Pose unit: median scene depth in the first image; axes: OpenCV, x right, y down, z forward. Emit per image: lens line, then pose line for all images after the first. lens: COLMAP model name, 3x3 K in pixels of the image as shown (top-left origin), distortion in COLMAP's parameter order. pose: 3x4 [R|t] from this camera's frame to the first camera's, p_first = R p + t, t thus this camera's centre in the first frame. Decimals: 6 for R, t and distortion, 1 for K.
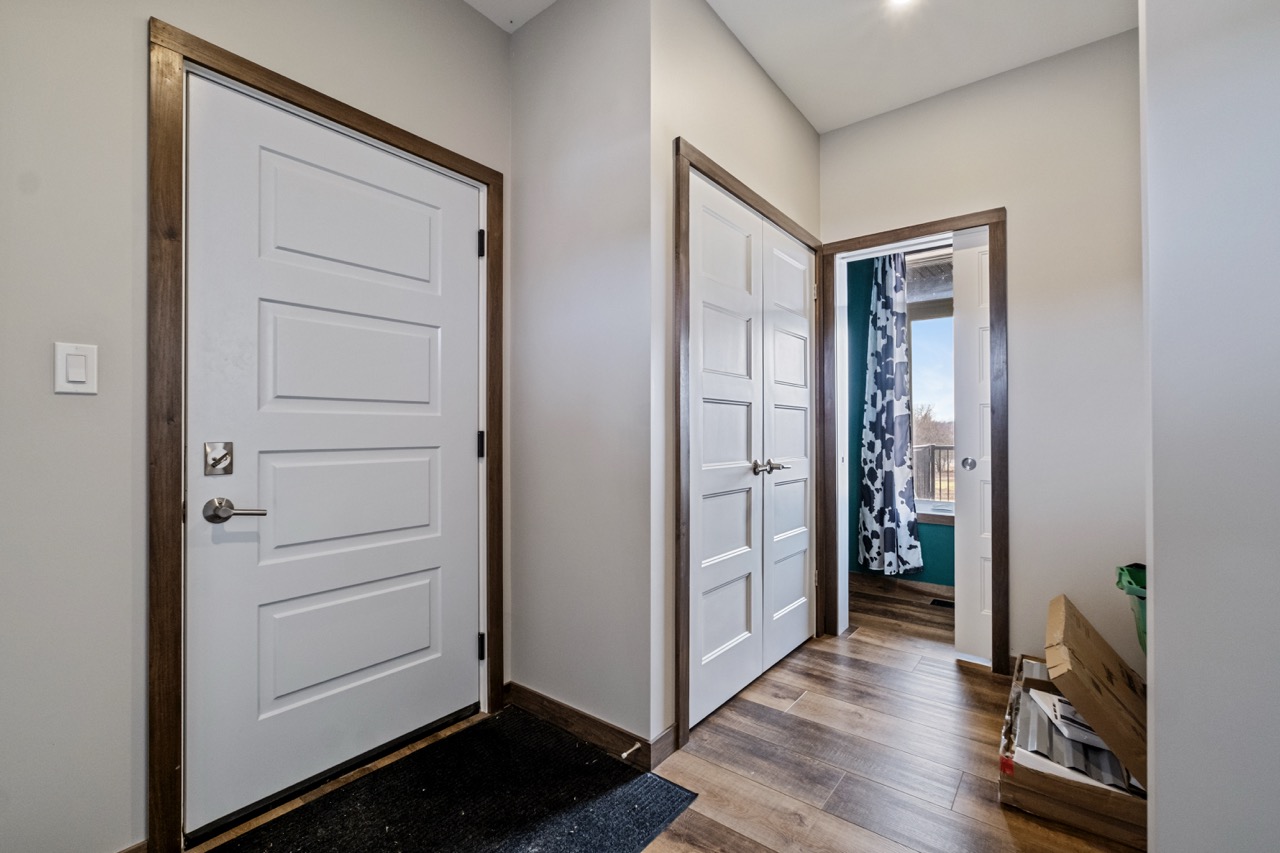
lens RADIAL K [[554.2, 0, 637.3], [0, 554.2, 427.3], [0, 0, 1]] dist [-0.002990, 0.000400]
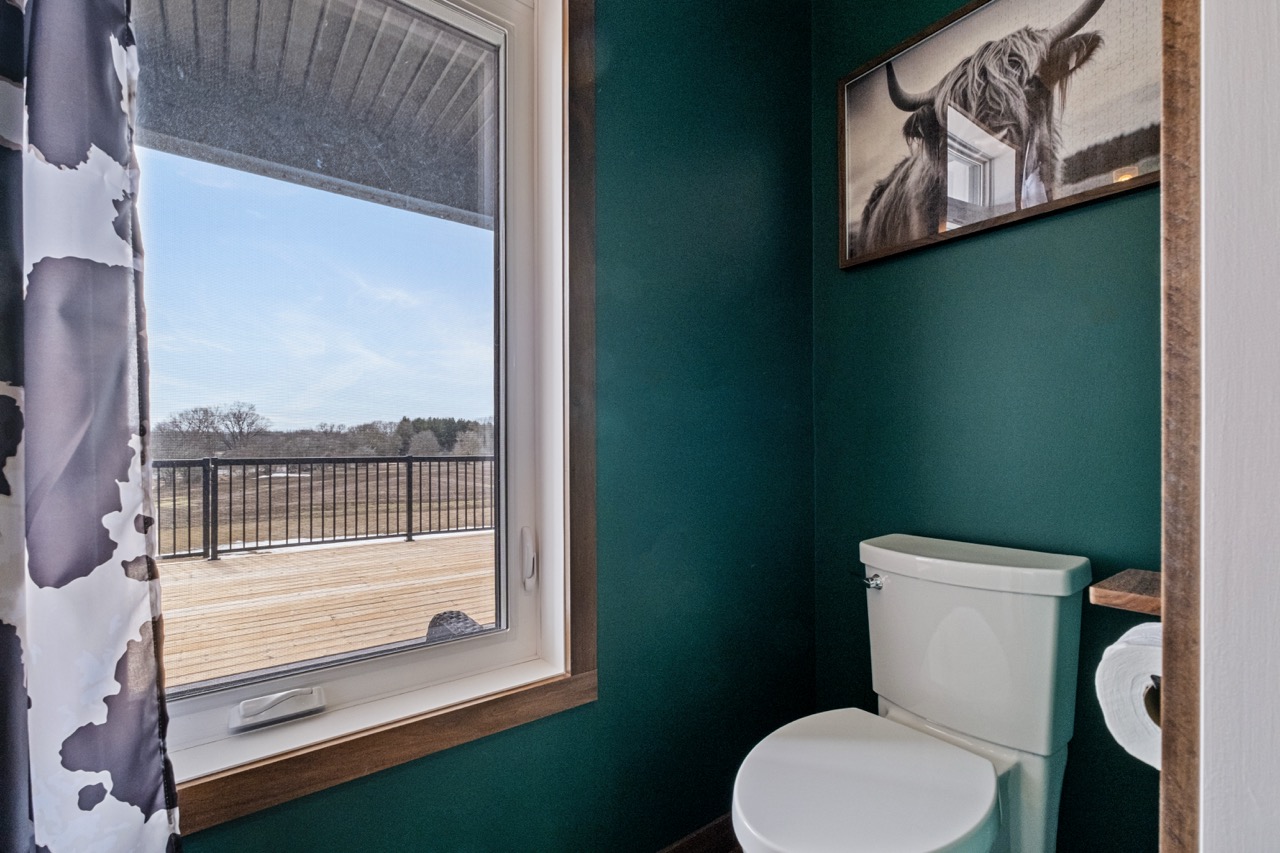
lens RADIAL K [[562.2, 0, 639.2], [0, 562.2, 443.9], [0, 0, 1]] dist [0.002106, 0.000637]
pose [[0.249984, 0.000453, 0.968250, 0.353940], [-0.006016, 0.999981, 0.001086, 0.029768], [-0.968231, -0.006097, 0.249982, 0.793625]]
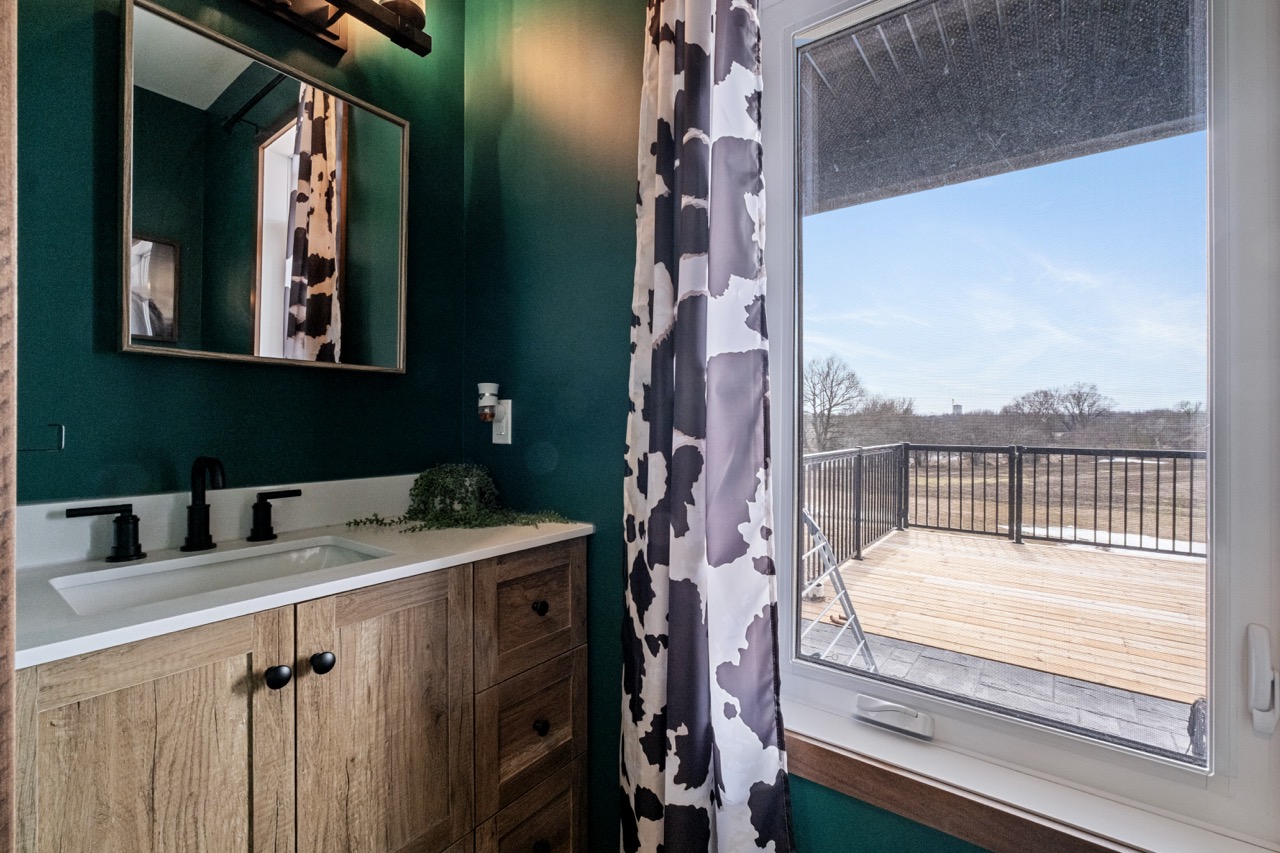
lens RADIAL K [[554.2, 0, 637.3], [0, 554.2, 427.3], [0, 0, 1]] dist [-0.002990, 0.000400]
pose [[0.999631, 0.005847, 0.026509, 0.425925], [-0.006225, 0.999879, 0.014227, 0.006664], [-0.026423, -0.014386, 0.999547, 0.749858]]
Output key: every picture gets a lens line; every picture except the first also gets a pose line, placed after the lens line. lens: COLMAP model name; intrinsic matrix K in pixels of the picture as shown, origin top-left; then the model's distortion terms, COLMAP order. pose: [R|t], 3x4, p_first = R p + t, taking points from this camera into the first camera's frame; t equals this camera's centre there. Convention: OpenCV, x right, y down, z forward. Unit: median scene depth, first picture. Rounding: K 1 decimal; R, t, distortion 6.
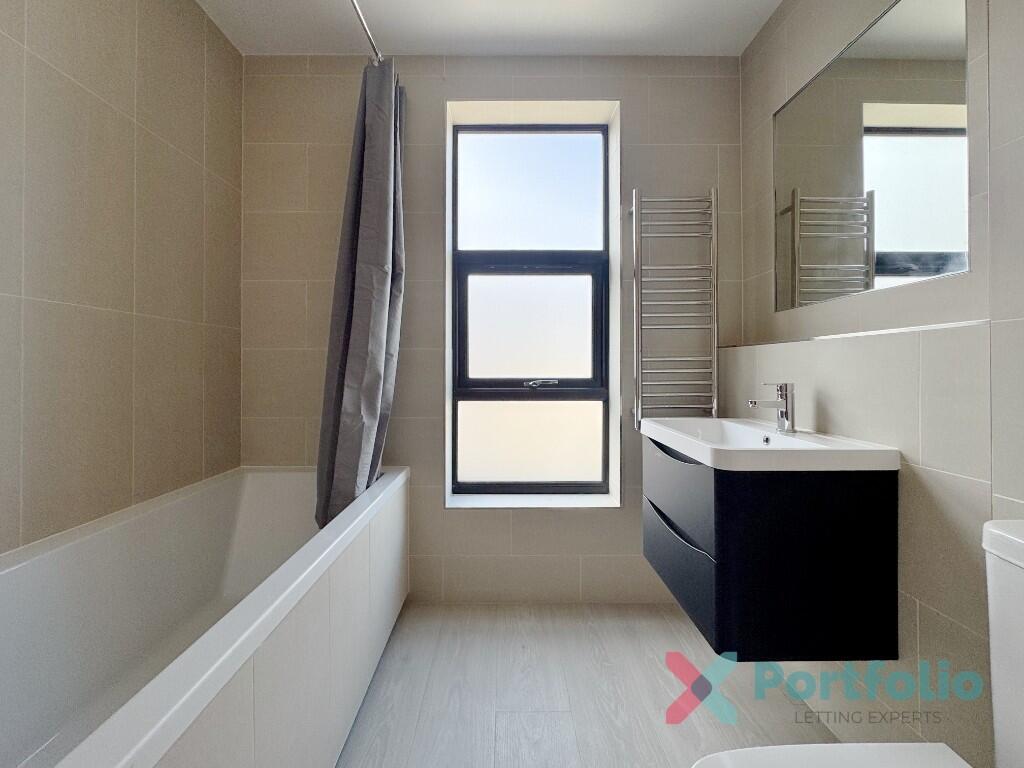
lens RADIAL K [[424.5, 0, 518.7], [0, 424.5, 368.0], [0, 0, 1]] dist [-0.003122, -0.001507]
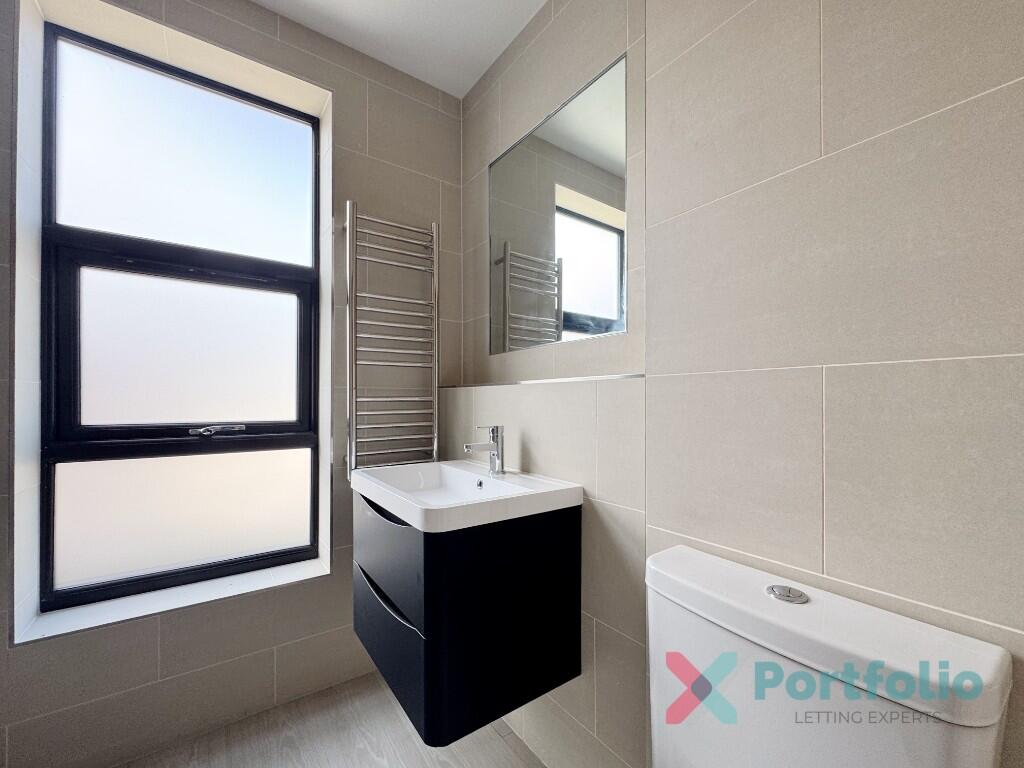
lens RADIAL K [[422.0, 0, 515.3], [0, 422.0, 399.3], [0, 0, 1]] dist [0.000887, -0.001163]
pose [[0.827270, 0.006978, 0.561762, 0.081062], [-0.003942, 0.999970, -0.006616, -0.017856], [-0.561791, 0.003259, 0.827273, 0.113786]]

══════════════════════════════

### What the exercise asks
Please copy the data above character for character, omitting the pictures.

### Written reply
Pose unit: median scene depth in the first image; axes: OpenCV, x right, y down, z forward. Emit per image: lens line, then pose line for all images after the first. lens: COLMAP model name, 3x3 K in pixels of the image as shown (top-left origin), distortion in COLMAP's parameter order. pose: 3x4 [R|t] from this camera's frame to the first camera's, p_first = R p + t, t thus this camera's centre in the first frame. Decimals: 6 for R, t and distortion, 1 for K.
lens RADIAL K [[554.2, 0, 637.3], [0, 554.2, 427.3], [0, 0, 1]] dist [-0.002990, 0.000400]
lens RADIAL K [[562.2, 0, 639.2], [0, 562.2, 443.9], [0, 0, 1]] dist [0.002106, 0.000637]
pose [[0.249984, 0.000453, 0.968250, 0.353940], [-0.006016, 0.999981, 0.001086, 0.029768], [-0.968231, -0.006097, 0.249982, 0.793625]]
lens RADIAL K [[554.2, 0, 637.3], [0, 554.2, 427.3], [0, 0, 1]] dist [-0.002990, 0.000400]
pose [[0.999631, 0.005847, 0.026509, 0.425925], [-0.006225, 0.999879, 0.014227, 0.006664], [-0.026423, -0.014386, 0.999547, 0.749858]]
Output key: every picture gets a lens line; every picture except the first also gets a pose line, placed after the lens line. lens: COLMAP model name; intrinsic matrix K in pixels of the picture as shown, origin top-left; then the model's distortion terms, COLMAP order. pose: [R|t], 3x4, p_first = R p + t, taking points from this camera into the first camera's frame; t equals this camera's centre there. Convention: OpenCV, x right, y down, z forward. Unit: median scene depth, first picture. Rounding: K 1 decimal; R, t, distortion 6.
lens RADIAL K [[424.5, 0, 518.7], [0, 424.5, 368.0], [0, 0, 1]] dist [-0.003122, -0.001507]
lens RADIAL K [[422.0, 0, 515.3], [0, 422.0, 399.3], [0, 0, 1]] dist [0.000887, -0.001163]
pose [[0.827270, 0.006978, 0.561762, 0.081062], [-0.003942, 0.999970, -0.006616, -0.017856], [-0.561791, 0.003259, 0.827273, 0.113786]]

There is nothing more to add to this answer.